December 15, 1938, defendant was furnishing electricity to plaintiff, which engaged in the business of manufacturing *541bricks. Defendant delivered electricity to plaintiff by means of wires supported on a line of poles running across plaintiff’s property. These wires of defendant were attached to plaintiff’s wires approximately three feet outside of plaintiff’s switch-house, which belonged to plaintiff together with all of the electrical equipment contained therein. On December 15, 1938, the switch-room, not being water-tight, allowed water during a heavy rain storm to penetrate into the switch-room bj running down the main conduit into the room, where the rain water reached the coil box, causing a short circuit and a resultant fire, which damaged the switch-house and equipment therein.
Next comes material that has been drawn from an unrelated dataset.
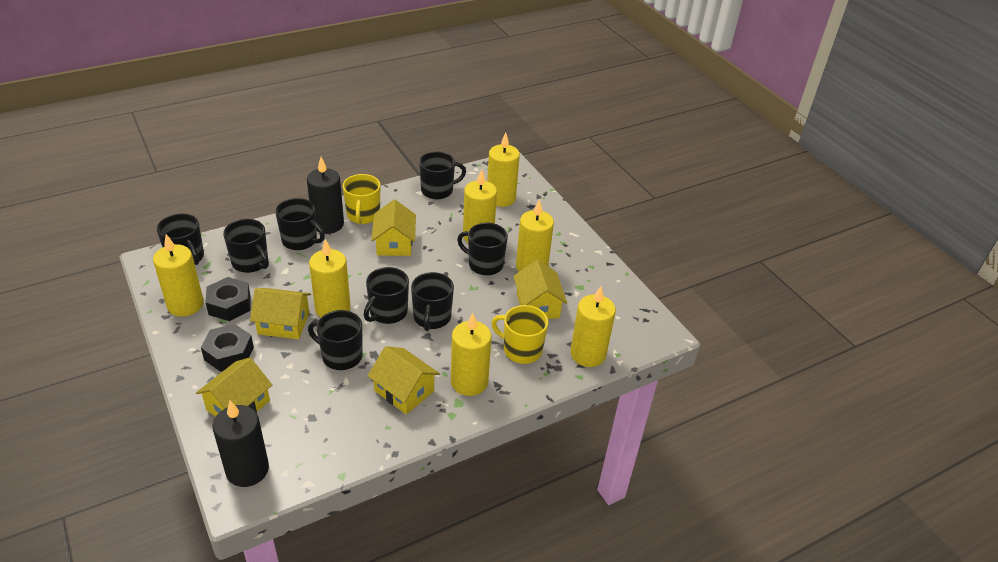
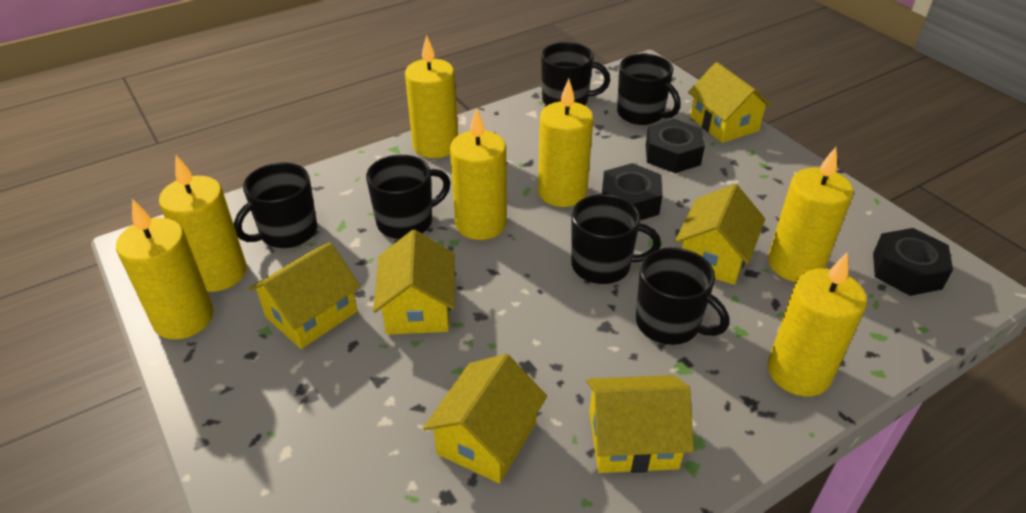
black candle: [213,400,269,487] [307,157,344,234] = 2 -> none = 0
black mug: [156,214,204,265] [223,219,269,273] [275,198,325,250] [308,310,363,370] [364,267,409,324] [411,272,454,331] [419,151,466,199] [457,223,508,275] = 8 -> [234,163,317,248] [366,155,451,239] [541,42,610,106] [571,194,661,284] [617,54,681,125] [636,247,729,345] = 6
black nut: [201,324,254,372] [206,277,251,321] = 2 -> [602,163,663,220] [646,119,705,173] [873,228,953,296] = 3
yellow house: [196,358,272,417] [250,288,311,339] [368,346,440,414] [371,200,416,256] [513,260,567,319] = 5 -> [249,242,360,349] [373,230,455,335] [423,354,547,483] [586,375,694,473] [675,184,765,285] [688,62,772,143] = 6
yellow mug: [343,174,380,224] [491,305,548,364] = 2 -> none = 0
It may also be conceded that prior to the time of the fire plaintiff by telephone had requested defendant to discontinue the power service.
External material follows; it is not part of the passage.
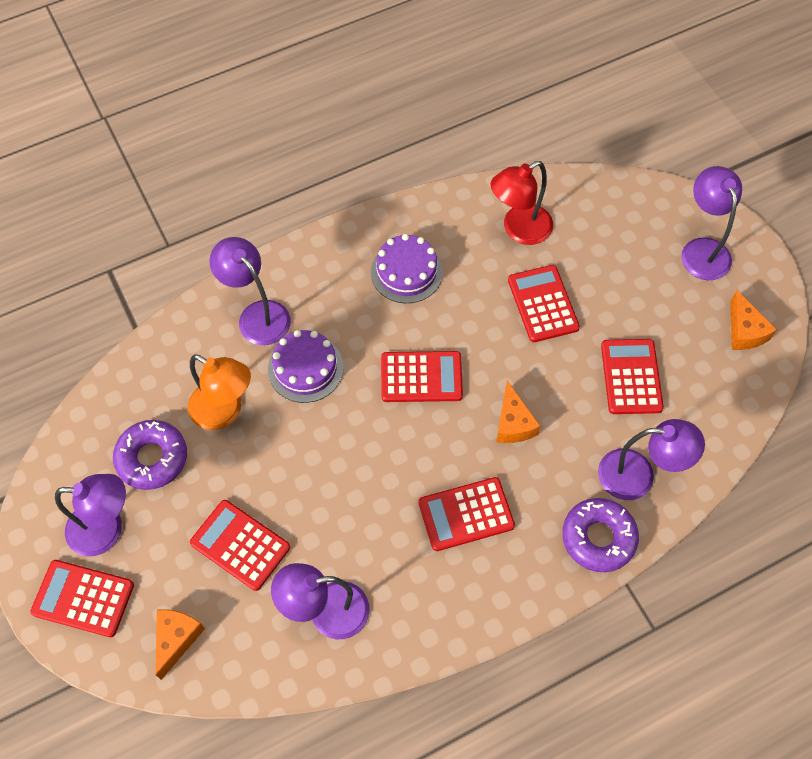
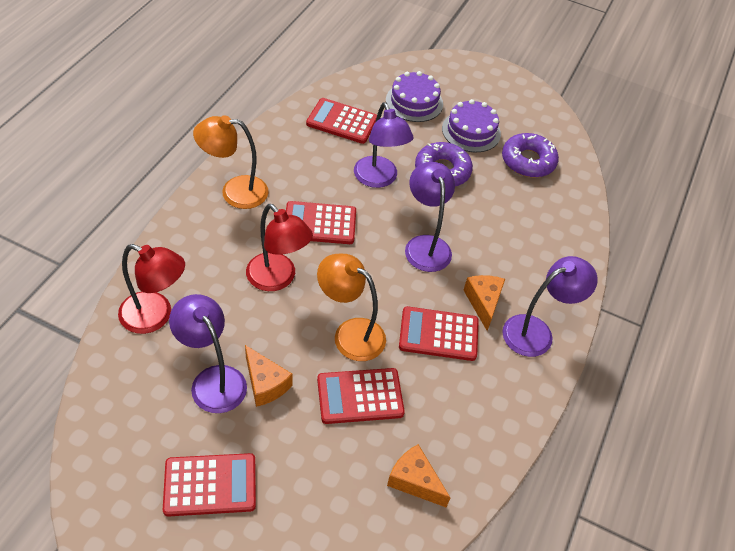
orange lamp: [188,354,251,430] = 1 -> [193,115,269,209] [317,254,386,361] = 2
purple lamp: [55,474,126,557] [209,237,291,345] [271,563,369,639] [598,419,705,500] [681,166,742,280] = 5 -> [169,294,247,413] [354,102,414,188] [405,162,455,272] [502,256,598,357] = 4
red calculator: [30,560,134,637] [190,500,290,591] [381,351,463,402] [419,477,515,551] [508,265,580,342] [601,339,664,414] = 6 -> [163,453,256,517] [286,201,356,244] [306,98,377,144] [317,368,405,424] [399,306,479,361] = 5
red lamp: [491,161,553,245] = 1 -> [118,244,185,334] [246,204,313,291] = 2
This is the sole question necessary for our determination:

Was plaintiff contributorily negligent?

This question must be answered in the affirmative. In the application which plaintiff made to defendant for electric power there was a provision that the service should be “in accordance with the rates, rules, and regulations of the” defendant. At such time one of defendant’s rules and regulations on file with the Railroad Commission of the State of California read as follows:

“RULE AND REGULATION
No. 26.
“Consumer Responsible for Equipment
For Receiving Electric Energy

*542The rule just stated became a part of the contract between plaintiff and defendant. (Riaboff v. Pacific Tel. & Tel. Co., 39 Cal. App. (2d) (Supp.) 775, 778 [102 Pac. (2d) 465].)

From the foregoing it appears that plaintiff agreed by its contract with defendant, at its own risk and expense, to keep in a good and safe condition all electrical apparatus in its plant including suitable buildings therefor. Since plaintiff in its brief concedes that the switch-room was not watertight and admitted water during a rain storm, which was one of the causes of the fire resulting in damage to plaintiff’s switch-house and equipment, plaintiff was contributorily negligent and may not recover damages from defendant.

For the foregoing reasons the judgment in my opinion should be reversed.

A petition for a rehearing was denied September 12, 1941. McComb, J., voted for a rehearing. Appellant’s petition for a hearing by the Supreme Court was denied October 14, 1941. Traynor, J., voted for a hearing.